Accusée d'avoir tardé à réagir, l'OMS a dévoilé jeudi un plan d'action de 490 millions de dollars (372 millions d'euros) qui comprend l'implication de personnel de santé et d'experts internationaux.

"La situation se dégrade, on aura encore des centaines et des milliers de patients infectés par Ebola qui vont arriver en masse dans les centres", estime Mego Terzian.

Et pour l'instant, les secours organisés par MSF, l'OMS et les ministères de la Santé des trois pays ne sont pas à la hauteur des besoins, souligne-t-il.
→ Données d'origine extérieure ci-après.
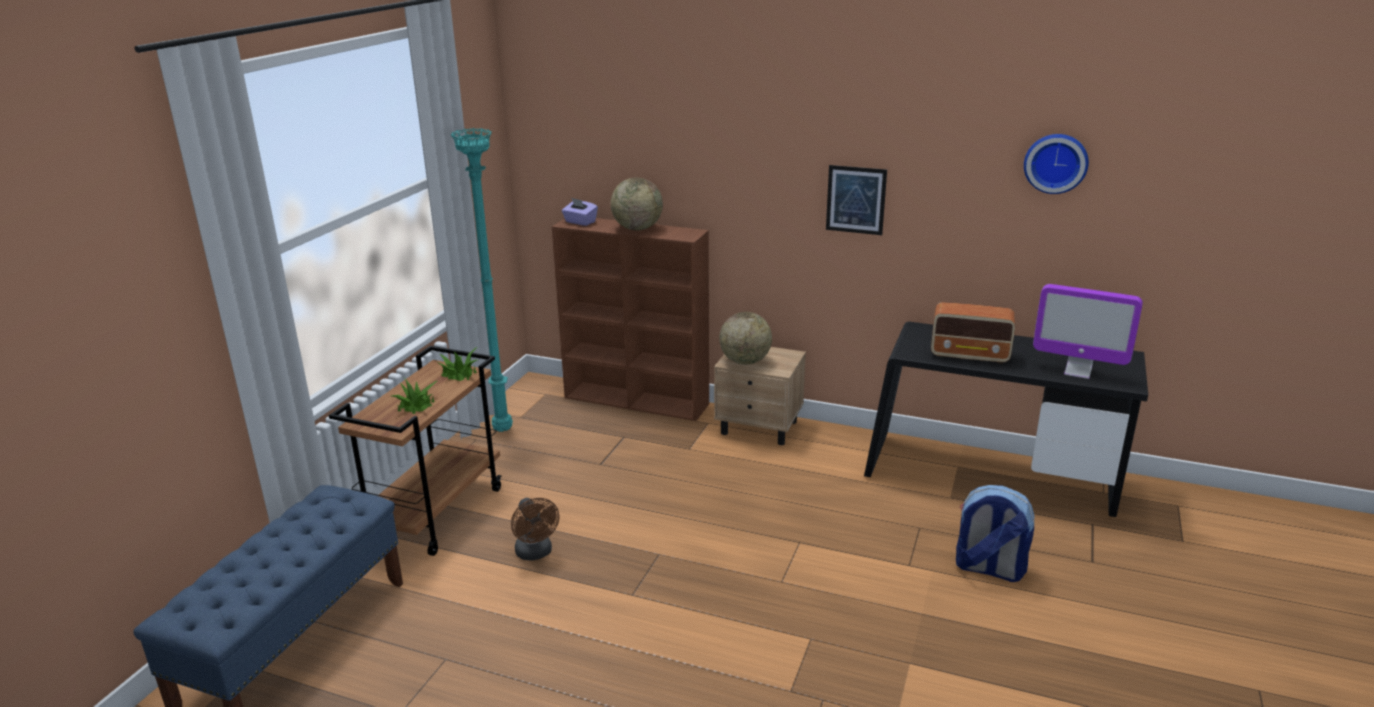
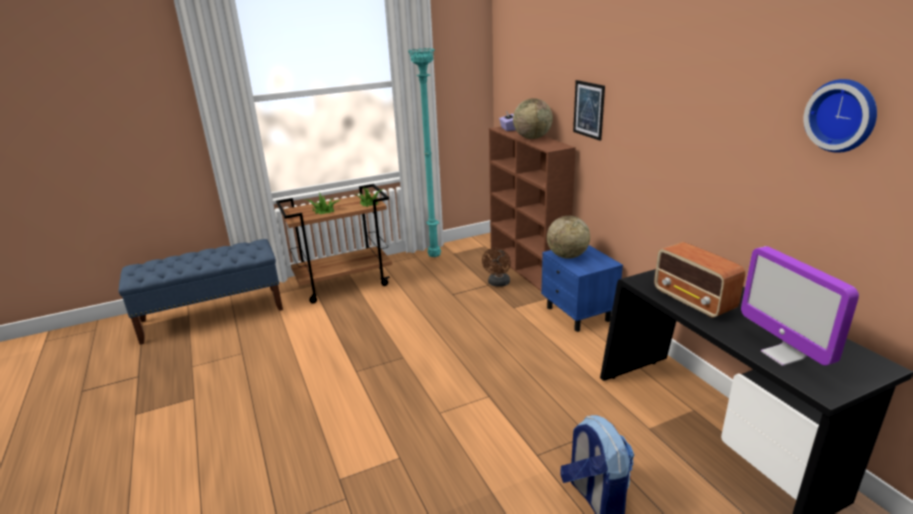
camera: 45 degrees right, 0 degrees up
brown fan [511,498,559,561] -> brown fan moved to [482,248,511,287]
beige nightstand [714,347,806,445] -> blue nightstand [541,245,623,332]
picture [826,165,887,235] -> picture moved to [573,80,605,141]

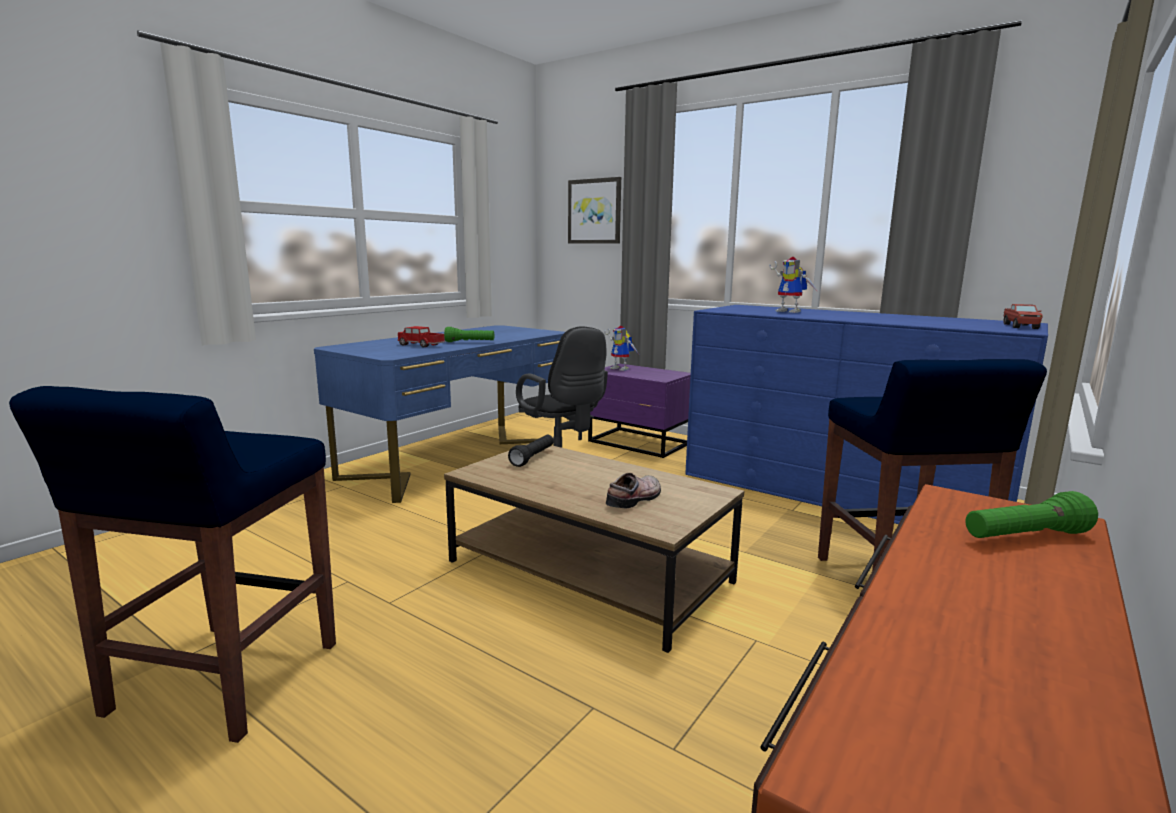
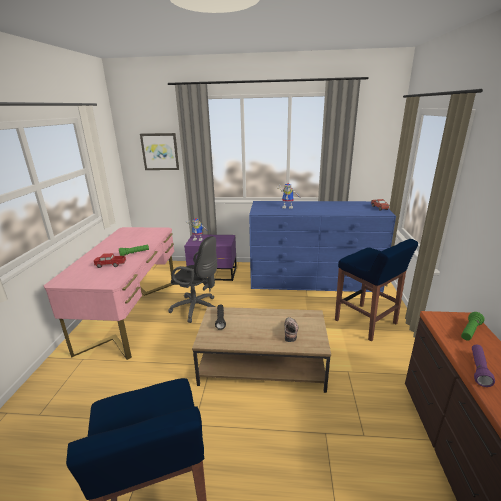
camera: 30 degrees left, 10 degrees up
blue desk [314,325,565,503] -> pink desk [44,227,174,360]
none -> purple flashlight [472,345,495,387]

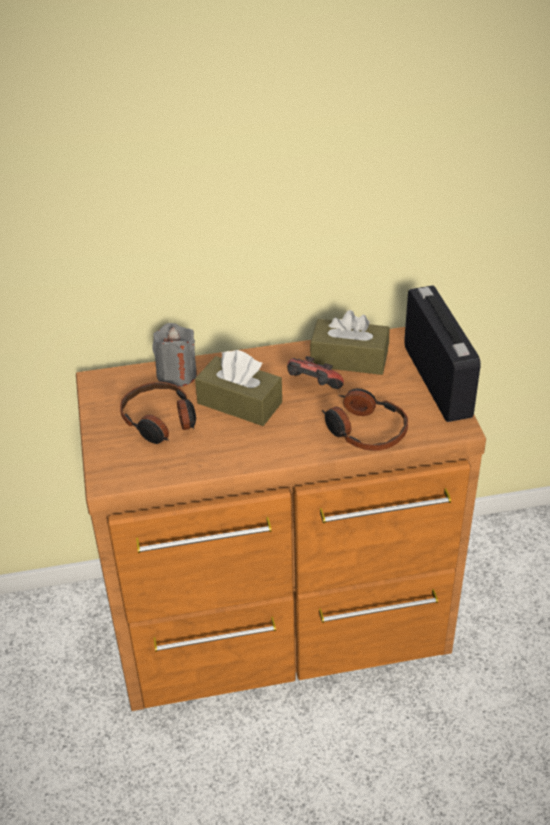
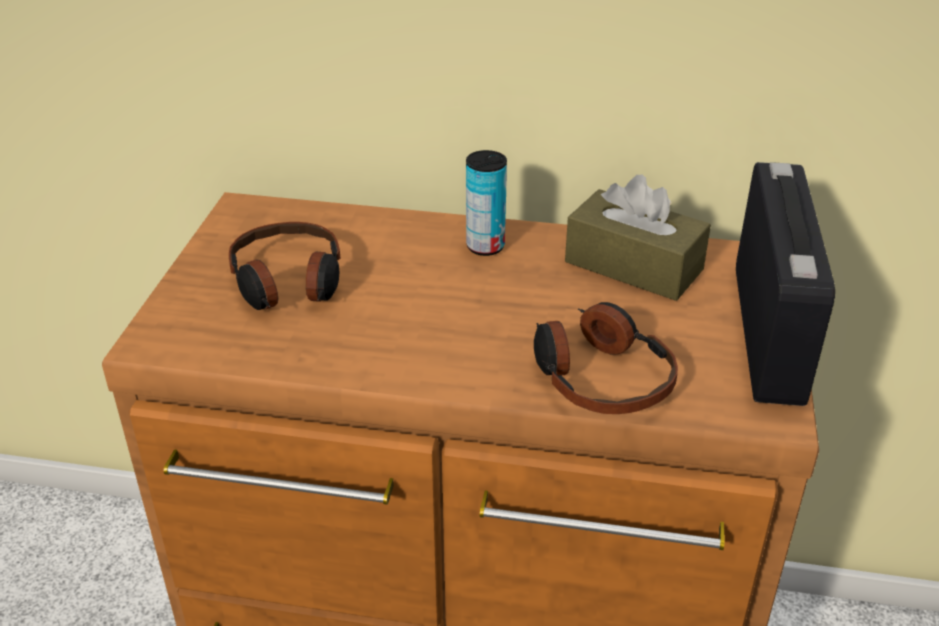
camera: 20 degrees right, 5 degrees down
grey candle [152,323,197,387] -> none
brown tissue box [195,350,282,426] -> none
game controller [287,356,344,389] -> none
none -> can [466,150,507,256]

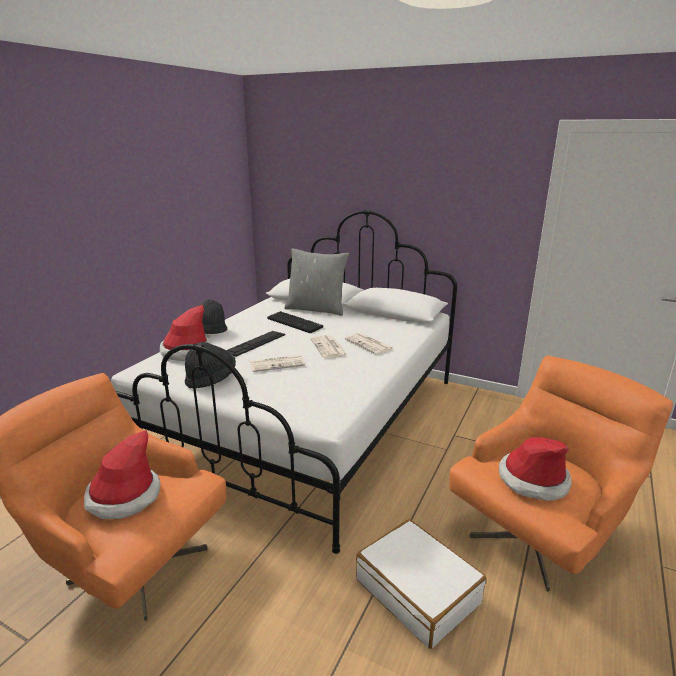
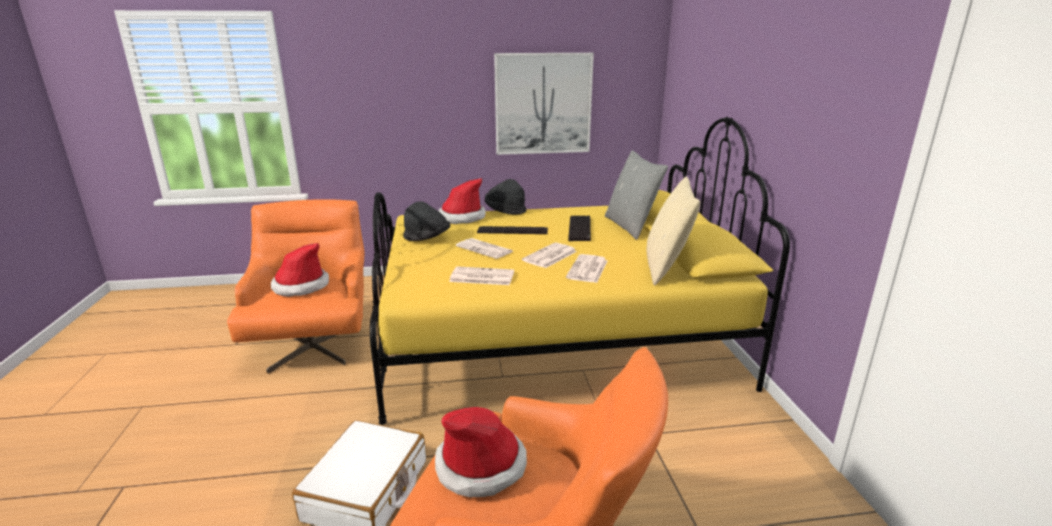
camera: 55 degrees right, 0 degrees up
white bed [111,210,457,554] -> yellow bed [370,117,790,425]
none -> newspaper [449,266,514,285]
none -> picture [494,53,594,155]
none -> beige pillow [647,177,700,285]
"Les organisations humanitaires ne vont pas être en mesure de mobiliser des ressources humaines ou de la logistique supplémentaires", dit-il, indiquant que MSF avait pour sa part "atteint ses limites".

La décision de plusieurs compagnies aériennes de suspendre leurs liaisons avec les pays touchés par le virus complique encore davantage le travail des humanitaires. Air France a annoncé mercredi la suspension provisoire de sa ligne entre Paris et Freetown, en Sierra Leone.

"Ce n'est pas une solution et cela affecte nos opérations, celles de l'OMS et de tous les humanitaires qui tentent d'aller sur le terrain", estime Mego Terzian.

Les pays occidentaux devraient à la place aider les ministères de la Santé des pays concernés à mettre en place des mesures de sécurité supplémentaires dans les aéroports, à ériger de nouveaux centres d'isolement, à informer la population ou encore distribuer des kits de désinfection.

"Tant que les pays occidentaux ne sont pas infectés, j'ai l'impression qu'il n'y aura pas de mobilisation sérieuse", regrette Mego Terzian. "Il y a eu des discours politiques et des promesses d'appui financier mais c'est tout".